平和学習
画像: AI生成

2026年3月16日午前10時10分ごろ、沖縄県名護市辺野古沖で辺野古新基地建設に抗議する市民が使用する船「平和丸」と「不屈」の2隻が転覆した。この事故が「平和学習」というキーワードを急上昇トレンドに押し上げている。

乗船していたのは、京都府の同志社国際高校2年生18人と船員3人の計21人。学校によると、生徒たちは14〜17日の日程で沖縄を訪れた平和学習研修旅行の一環として、班別行動で辺野古の基地問題を海上から見学するプログラムに参加していた。全員が救命胴衣を着用していたが、意識不明の状態で搬送された女子高校生1人と男性船長1人の死亡が確認された。また女性2人が頭部にけがを負った。

事故当時、沖縄本島北部には波浪注意報が発表されていた。この点が特に注目を集めており、「波浪注意報が出ている海に高校生を乗せた判断は適切だったのか」という疑問がSNS上で広がっている。さらに、学校の正規プログラムとして生徒を辺野古の「抗議船」に乗せていたことへの是非も議論を呼んでいる。

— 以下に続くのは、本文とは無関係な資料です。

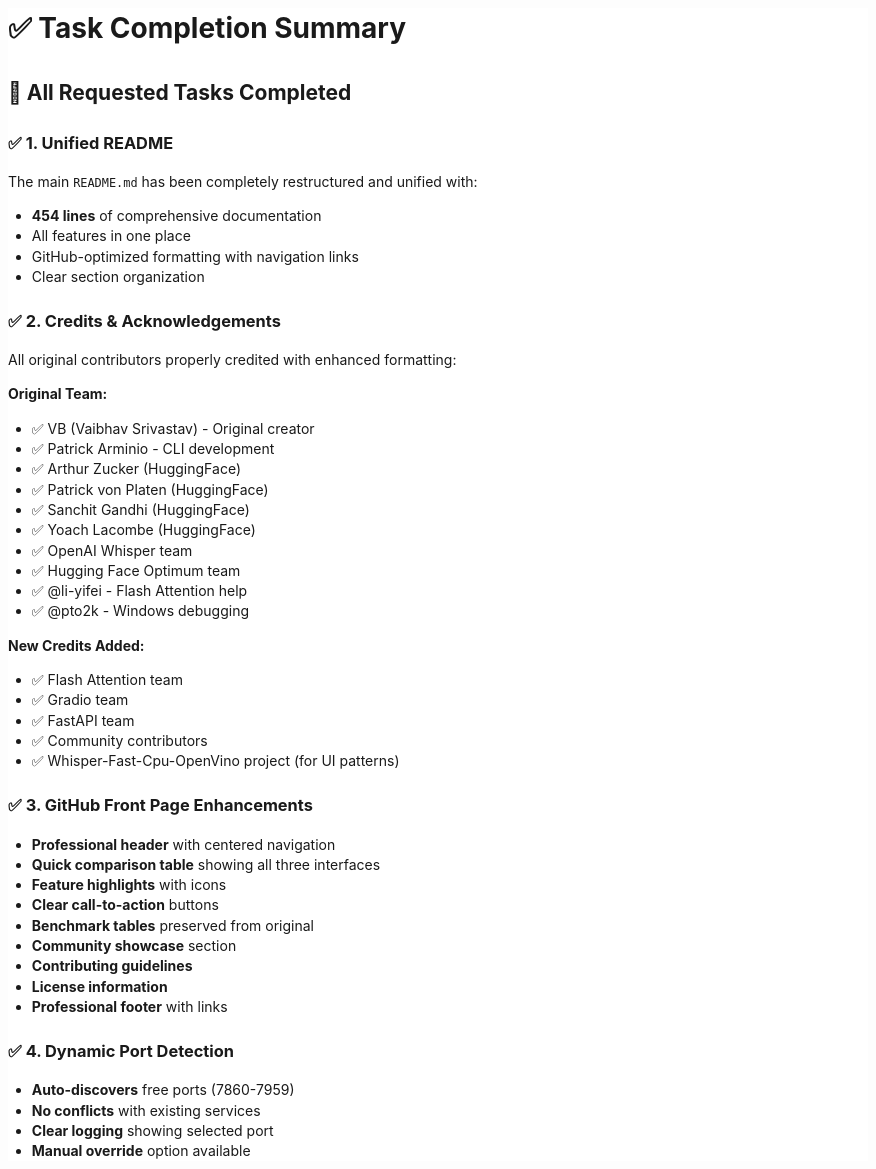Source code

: # ✅ Task Completion Summary

## 🎯 All Requested Tasks Completed

### ✅ 1. Unified README
The main `README.md` has been completely restructured and unified with:
- **454 lines** of comprehensive documentation
- All features in one place
- GitHub-optimized formatting with navigation links
- Clear section organization

### ✅ 2. Credits & Acknowledgements
All original contributors properly credited with enhanced formatting:

**Original Team:**
- ✅ VB (Vaibhav Srivastav) - Original creator
- ✅ Patrick Arminio - CLI development
- ✅ Arthur Zucker (HuggingFace)
- ✅ Patrick von Platen (HuggingFace)
- ✅ Sanchit Gandhi (HuggingFace)
- ✅ Yoach Lacombe (HuggingFace)
- ✅ OpenAI Whisper team
- ✅ Hugging Face Optimum team
- ✅ @li-yifei - Flash Attention help
- ✅ @pto2k - Windows debugging

**New Credits Added:**
- ✅ Flash Attention team
- ✅ Gradio team
- ✅ FastAPI team
- ✅ Community contributors
- ✅ Whisper-Fast-Cpu-OpenVino project (for UI patterns)

### ✅ 3. GitHub Front Page Enhancements
- **Professional header** with centered navigation
- **Quick comparison table** showing all three interfaces
- **Feature highlights** with icons
- **Clear call-to-action** buttons
- **Benchmark tables** preserved from original
- **Community showcase** section
- **Contributing guidelines**
- **License information**
- **Professional footer** with links

### ✅ 4. Dynamic Port Detection
- **Auto-discovers** free ports (7860-7959)
- **No conflicts** with existing services
- **Clear logging** showing selected port
- **Manual override** option available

同志社国際高校の平和学習研修旅行には約270人が参加しており、辺野古の基地問題を海上から見学するコースはその一部だった。なお、3月7日にも同じ辺野古沖で作業船が転覆する事故が発生していたことも報じられており、現場海域の危険性が改めて問われている。

今後は、学校側および船の運航者の安全管理責任の所在、波浪注意報下での運航判断の妥当性、そして「平和学習」の名のもとで生徒を抗議活動の現場に連れて行くことの教育的・倫理的な是非について、さらなる調査や議論が続くとみられる。